At Juniper's recent Global Partner Conference in Las Vegas, however, Johnson told CRN that the company has fixed many of its problems and is a more sensibly organized company following the past few months of restructuring and layoffs.
Juniper used GPC to lay out a strategy for software-defined networking (SDN), including early details on a software licensing structure that will govern how Juniper partners sell its platforms in the future.
Bob Muglia, Juniper executive vice president, software systems, reiterated Juniper's strategy on the fourth-quarter earnings call and said Juniper is differentiated because it's a holistic, not piecemeal, view of the SDN shift. Muglia also said that Juniper has made substantial strides in security, and that big announcements from the company are coming during this year's RSA and Mobile World Congress conferences.

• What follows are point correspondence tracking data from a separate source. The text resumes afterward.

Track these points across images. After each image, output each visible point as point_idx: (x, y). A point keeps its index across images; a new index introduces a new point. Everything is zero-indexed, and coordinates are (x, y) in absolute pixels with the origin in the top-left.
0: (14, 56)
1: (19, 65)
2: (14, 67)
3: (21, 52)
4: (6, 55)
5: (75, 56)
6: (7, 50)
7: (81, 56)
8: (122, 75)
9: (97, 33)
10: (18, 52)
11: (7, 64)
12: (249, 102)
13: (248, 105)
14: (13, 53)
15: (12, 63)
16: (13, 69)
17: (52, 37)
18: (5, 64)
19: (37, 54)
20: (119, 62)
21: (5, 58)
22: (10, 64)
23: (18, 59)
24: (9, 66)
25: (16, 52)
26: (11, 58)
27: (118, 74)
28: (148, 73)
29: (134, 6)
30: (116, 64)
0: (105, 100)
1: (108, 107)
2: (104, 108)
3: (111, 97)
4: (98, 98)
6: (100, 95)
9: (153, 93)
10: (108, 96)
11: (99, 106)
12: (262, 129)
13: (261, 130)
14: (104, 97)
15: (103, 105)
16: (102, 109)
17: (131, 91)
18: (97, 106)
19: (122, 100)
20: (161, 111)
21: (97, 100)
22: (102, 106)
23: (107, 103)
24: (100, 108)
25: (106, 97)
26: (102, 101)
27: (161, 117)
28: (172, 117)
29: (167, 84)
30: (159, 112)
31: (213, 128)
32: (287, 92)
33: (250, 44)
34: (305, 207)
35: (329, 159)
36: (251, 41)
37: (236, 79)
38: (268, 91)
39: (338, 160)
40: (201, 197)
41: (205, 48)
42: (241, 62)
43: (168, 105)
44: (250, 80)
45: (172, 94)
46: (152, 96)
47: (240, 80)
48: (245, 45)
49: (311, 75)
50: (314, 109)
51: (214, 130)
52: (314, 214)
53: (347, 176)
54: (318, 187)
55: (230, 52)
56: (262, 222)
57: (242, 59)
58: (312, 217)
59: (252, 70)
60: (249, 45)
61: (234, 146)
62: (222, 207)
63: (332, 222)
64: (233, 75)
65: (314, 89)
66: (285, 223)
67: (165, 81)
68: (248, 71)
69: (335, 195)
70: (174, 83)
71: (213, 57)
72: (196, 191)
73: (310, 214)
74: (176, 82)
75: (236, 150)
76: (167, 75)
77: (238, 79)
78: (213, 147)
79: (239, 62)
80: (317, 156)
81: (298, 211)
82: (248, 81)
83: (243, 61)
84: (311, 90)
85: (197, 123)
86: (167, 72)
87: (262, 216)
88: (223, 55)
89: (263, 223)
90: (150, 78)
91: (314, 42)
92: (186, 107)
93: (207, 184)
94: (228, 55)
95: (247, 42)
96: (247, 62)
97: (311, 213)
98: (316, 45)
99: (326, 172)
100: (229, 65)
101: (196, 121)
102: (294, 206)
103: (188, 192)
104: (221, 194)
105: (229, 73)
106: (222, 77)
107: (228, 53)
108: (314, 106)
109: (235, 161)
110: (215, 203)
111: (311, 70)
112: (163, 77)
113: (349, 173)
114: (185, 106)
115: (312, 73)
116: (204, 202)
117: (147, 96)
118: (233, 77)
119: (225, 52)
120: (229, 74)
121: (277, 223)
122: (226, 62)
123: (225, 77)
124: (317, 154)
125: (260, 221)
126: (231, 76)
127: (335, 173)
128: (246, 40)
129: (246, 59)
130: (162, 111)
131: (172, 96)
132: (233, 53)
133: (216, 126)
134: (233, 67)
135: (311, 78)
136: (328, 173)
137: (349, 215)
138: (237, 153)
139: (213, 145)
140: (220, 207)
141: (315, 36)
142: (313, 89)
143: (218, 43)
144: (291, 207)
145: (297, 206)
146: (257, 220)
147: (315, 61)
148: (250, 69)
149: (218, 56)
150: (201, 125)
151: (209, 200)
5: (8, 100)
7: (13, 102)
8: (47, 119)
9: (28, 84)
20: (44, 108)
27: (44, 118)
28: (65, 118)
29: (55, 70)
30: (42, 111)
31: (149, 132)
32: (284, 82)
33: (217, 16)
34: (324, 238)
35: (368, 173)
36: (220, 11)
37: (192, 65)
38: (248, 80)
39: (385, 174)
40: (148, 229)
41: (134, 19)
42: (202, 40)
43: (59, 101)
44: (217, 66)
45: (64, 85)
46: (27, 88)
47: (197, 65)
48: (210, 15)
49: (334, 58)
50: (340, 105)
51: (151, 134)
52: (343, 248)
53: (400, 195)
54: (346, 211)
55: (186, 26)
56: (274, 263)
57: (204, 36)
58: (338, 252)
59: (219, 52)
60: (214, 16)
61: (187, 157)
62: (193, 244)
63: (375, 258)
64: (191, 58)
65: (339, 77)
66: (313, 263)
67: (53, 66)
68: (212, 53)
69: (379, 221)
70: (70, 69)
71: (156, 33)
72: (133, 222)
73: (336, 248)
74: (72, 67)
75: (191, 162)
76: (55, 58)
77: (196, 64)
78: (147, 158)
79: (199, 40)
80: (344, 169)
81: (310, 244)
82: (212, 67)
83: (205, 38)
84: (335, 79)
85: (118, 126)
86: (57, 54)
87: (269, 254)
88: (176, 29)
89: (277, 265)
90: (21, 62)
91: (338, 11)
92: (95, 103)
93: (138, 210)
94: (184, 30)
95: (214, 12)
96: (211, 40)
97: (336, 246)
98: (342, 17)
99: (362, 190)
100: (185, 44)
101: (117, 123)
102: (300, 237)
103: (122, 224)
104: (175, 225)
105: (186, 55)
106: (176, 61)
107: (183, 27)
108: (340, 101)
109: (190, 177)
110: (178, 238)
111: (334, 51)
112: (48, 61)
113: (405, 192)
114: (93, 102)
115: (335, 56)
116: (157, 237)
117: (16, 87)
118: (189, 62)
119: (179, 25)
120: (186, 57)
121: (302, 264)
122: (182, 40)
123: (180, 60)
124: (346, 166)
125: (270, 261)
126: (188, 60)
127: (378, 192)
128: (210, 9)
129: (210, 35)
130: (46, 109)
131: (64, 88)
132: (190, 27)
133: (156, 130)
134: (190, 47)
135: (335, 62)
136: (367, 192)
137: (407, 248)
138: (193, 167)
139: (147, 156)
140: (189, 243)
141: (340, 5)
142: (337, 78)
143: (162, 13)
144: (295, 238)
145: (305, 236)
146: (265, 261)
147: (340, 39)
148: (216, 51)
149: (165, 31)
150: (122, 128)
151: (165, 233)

Juniper's overall performance in the quarter was mixed, with seemingly equal handfuls of positives and negatives. Key products like its SRX, EX and MX lines, for example, grew year-over-year at 17 percent, 8 percent and 7 percent respectively. But, Juniper's overall enterprise segment was down 10 percent year-over-year, primarily due to weakness in the Americas and especially among federal government customers, according to CFO Robyn Denholm.

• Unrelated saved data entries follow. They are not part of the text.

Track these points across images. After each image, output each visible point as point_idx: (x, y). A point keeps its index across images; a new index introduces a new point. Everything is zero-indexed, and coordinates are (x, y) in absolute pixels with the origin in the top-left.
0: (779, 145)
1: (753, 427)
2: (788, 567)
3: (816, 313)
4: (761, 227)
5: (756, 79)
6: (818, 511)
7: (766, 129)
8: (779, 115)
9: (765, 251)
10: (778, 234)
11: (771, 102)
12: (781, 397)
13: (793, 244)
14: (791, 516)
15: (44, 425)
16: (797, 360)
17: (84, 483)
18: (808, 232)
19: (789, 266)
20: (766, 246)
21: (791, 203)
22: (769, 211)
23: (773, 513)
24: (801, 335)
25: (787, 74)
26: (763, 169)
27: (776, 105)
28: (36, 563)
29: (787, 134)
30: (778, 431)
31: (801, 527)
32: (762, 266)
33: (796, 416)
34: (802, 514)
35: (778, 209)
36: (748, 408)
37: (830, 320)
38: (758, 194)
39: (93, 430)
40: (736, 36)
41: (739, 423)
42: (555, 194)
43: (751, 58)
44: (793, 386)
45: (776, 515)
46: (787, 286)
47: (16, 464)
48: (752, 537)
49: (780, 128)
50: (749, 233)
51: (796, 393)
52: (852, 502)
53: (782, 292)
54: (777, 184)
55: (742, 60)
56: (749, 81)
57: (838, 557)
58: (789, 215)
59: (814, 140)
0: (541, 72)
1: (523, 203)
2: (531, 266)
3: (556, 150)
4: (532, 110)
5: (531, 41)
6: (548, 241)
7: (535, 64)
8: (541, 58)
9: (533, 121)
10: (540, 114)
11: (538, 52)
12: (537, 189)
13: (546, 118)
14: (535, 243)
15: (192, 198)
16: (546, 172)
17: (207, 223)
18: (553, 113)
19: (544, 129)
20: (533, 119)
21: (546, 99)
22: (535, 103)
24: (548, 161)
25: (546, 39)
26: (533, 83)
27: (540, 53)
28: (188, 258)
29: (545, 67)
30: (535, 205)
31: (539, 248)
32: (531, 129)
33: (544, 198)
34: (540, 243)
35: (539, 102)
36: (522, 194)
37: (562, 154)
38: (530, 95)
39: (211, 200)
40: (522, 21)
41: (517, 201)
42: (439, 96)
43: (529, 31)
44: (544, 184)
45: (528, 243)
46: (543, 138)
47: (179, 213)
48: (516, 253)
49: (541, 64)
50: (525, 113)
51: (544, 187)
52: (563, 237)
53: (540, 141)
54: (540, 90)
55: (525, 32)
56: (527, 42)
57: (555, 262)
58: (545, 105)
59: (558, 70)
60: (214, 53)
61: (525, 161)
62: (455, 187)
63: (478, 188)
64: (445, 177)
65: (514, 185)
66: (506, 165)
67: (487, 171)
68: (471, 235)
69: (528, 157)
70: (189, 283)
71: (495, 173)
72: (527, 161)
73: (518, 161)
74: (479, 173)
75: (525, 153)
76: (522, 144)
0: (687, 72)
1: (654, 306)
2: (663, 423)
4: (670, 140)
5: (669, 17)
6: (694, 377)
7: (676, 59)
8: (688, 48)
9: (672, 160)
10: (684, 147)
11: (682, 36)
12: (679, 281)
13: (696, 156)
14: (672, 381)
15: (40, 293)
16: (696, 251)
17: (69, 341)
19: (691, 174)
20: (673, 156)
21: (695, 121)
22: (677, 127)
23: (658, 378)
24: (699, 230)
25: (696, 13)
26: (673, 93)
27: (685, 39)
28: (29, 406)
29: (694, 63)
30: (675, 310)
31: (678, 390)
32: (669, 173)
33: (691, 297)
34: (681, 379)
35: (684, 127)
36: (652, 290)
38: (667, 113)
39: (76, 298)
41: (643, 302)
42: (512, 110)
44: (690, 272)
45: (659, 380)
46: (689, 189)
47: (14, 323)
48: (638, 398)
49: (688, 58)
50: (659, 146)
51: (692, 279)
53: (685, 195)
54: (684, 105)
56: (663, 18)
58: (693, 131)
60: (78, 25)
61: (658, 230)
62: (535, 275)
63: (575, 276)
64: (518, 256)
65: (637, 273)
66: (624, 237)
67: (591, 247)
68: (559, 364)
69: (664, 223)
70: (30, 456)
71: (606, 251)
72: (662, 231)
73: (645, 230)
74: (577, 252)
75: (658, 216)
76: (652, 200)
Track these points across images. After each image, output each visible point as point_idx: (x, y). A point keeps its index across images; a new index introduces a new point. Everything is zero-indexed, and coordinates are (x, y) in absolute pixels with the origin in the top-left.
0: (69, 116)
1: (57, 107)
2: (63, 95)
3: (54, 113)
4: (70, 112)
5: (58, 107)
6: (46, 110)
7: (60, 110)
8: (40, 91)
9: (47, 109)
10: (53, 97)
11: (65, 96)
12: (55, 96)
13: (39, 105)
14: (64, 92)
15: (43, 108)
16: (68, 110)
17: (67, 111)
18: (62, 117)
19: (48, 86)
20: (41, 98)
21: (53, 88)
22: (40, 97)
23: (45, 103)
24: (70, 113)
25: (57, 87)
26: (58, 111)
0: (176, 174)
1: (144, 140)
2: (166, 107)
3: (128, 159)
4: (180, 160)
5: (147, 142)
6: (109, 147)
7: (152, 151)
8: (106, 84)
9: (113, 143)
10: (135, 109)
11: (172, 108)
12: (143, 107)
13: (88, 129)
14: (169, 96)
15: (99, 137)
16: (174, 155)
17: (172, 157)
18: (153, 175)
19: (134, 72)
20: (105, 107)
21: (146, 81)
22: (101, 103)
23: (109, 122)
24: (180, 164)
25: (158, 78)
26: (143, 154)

Juniper's full-year 2012 revenue was about $4.36 billion, down 2 percent compared to 2011. It projected first-quarter revenue in the range of $1.05 billion to $1.07 billion.

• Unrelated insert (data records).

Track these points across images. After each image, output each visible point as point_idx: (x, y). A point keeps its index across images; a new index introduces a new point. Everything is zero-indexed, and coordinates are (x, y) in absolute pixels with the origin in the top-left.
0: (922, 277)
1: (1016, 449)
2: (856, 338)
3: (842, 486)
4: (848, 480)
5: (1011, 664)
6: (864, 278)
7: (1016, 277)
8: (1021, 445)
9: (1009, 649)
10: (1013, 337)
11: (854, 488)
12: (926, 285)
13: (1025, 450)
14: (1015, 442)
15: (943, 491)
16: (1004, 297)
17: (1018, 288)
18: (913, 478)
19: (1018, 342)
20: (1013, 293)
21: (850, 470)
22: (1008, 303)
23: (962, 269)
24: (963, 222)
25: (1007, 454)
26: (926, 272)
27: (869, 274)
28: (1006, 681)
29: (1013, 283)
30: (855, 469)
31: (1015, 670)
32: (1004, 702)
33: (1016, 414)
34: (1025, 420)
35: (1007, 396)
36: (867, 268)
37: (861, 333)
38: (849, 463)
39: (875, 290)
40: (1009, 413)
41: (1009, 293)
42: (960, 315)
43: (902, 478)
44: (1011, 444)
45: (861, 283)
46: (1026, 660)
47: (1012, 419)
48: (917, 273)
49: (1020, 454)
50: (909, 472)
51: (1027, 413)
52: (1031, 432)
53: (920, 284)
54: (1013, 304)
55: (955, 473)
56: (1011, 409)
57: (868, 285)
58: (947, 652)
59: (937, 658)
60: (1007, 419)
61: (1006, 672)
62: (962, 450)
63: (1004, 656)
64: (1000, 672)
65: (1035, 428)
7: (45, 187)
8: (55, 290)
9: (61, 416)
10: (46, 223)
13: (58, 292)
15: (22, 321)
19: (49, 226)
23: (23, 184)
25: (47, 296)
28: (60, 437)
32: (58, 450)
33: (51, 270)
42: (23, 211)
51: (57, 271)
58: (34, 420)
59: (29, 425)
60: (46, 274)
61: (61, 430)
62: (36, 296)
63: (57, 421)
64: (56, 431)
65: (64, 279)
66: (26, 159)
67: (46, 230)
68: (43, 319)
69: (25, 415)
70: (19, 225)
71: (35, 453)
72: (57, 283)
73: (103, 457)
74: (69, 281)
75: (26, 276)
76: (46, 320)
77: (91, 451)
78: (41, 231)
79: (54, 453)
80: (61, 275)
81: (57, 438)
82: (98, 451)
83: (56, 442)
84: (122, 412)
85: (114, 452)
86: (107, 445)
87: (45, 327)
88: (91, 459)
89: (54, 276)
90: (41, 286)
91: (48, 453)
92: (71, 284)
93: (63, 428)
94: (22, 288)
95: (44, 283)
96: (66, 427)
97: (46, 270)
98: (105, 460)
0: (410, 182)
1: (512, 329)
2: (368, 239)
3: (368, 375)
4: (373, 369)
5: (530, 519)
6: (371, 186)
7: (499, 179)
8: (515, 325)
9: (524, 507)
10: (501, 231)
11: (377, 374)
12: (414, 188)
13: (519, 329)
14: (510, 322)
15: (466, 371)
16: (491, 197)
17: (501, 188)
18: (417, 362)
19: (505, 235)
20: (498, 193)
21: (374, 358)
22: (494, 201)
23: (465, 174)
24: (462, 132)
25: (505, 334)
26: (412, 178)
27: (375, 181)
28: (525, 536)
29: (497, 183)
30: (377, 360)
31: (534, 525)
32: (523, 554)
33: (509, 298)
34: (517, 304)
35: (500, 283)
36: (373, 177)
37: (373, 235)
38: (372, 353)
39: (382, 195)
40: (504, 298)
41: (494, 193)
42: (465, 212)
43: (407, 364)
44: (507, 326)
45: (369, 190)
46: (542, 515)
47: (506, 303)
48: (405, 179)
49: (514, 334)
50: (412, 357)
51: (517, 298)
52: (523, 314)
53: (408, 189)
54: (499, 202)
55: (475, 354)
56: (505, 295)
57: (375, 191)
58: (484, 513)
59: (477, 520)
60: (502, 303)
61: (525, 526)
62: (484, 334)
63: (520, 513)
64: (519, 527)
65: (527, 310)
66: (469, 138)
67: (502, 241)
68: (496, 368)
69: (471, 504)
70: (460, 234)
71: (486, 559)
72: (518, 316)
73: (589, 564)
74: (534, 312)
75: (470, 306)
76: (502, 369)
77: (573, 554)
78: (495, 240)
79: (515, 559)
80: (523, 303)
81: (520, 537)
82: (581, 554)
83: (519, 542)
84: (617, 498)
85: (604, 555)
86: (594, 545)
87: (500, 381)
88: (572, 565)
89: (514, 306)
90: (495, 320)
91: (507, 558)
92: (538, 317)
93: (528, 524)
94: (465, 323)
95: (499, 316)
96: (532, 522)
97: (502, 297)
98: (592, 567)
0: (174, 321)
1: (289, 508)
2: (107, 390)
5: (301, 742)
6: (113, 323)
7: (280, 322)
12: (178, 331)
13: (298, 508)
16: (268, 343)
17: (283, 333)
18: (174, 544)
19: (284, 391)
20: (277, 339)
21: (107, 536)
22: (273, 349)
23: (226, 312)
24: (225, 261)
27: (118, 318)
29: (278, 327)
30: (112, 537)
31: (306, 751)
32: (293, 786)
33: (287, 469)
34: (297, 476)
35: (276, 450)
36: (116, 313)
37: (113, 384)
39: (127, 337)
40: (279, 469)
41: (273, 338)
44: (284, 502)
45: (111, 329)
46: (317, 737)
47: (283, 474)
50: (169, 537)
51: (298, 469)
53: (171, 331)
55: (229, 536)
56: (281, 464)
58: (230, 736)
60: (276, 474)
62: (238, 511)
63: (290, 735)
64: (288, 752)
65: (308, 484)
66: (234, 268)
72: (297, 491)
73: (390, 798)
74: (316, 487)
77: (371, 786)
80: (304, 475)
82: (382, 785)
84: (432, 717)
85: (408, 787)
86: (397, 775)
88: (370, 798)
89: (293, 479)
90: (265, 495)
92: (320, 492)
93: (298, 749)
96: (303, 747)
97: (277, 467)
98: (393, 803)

Other notables from Juniper's report included the following:
-- Verizon accounted for more than 10 percent of Juniper's Q4 and total year 2012 revenue.
-- Juniper's security revenue was down 8 percent year-over-year, primarily due to its ScreenOS enterprise firewall business continuing to drag.
-- Juniper exited Q4 with 9,234 employees, including employees it acquired with Contrail Systems in December, down 350 heads from Q3.
-- Juniper's Americas theater overall was up 8 percent sequentially and 16 percent year-over-year, which Juniper attributed to an upswing in U.S. service provider spending.
-- Juniper is seeing increased interest in QFabric following the introduction of the midmarket-focused M-fabric last summer, according to new Platform Systems Executive Vice President Rami Rahim, though Juniper did not provide exact customer numbers.
Johnson said that QFabric had 130 new customers during the quarter, including a few "full-fabric customers."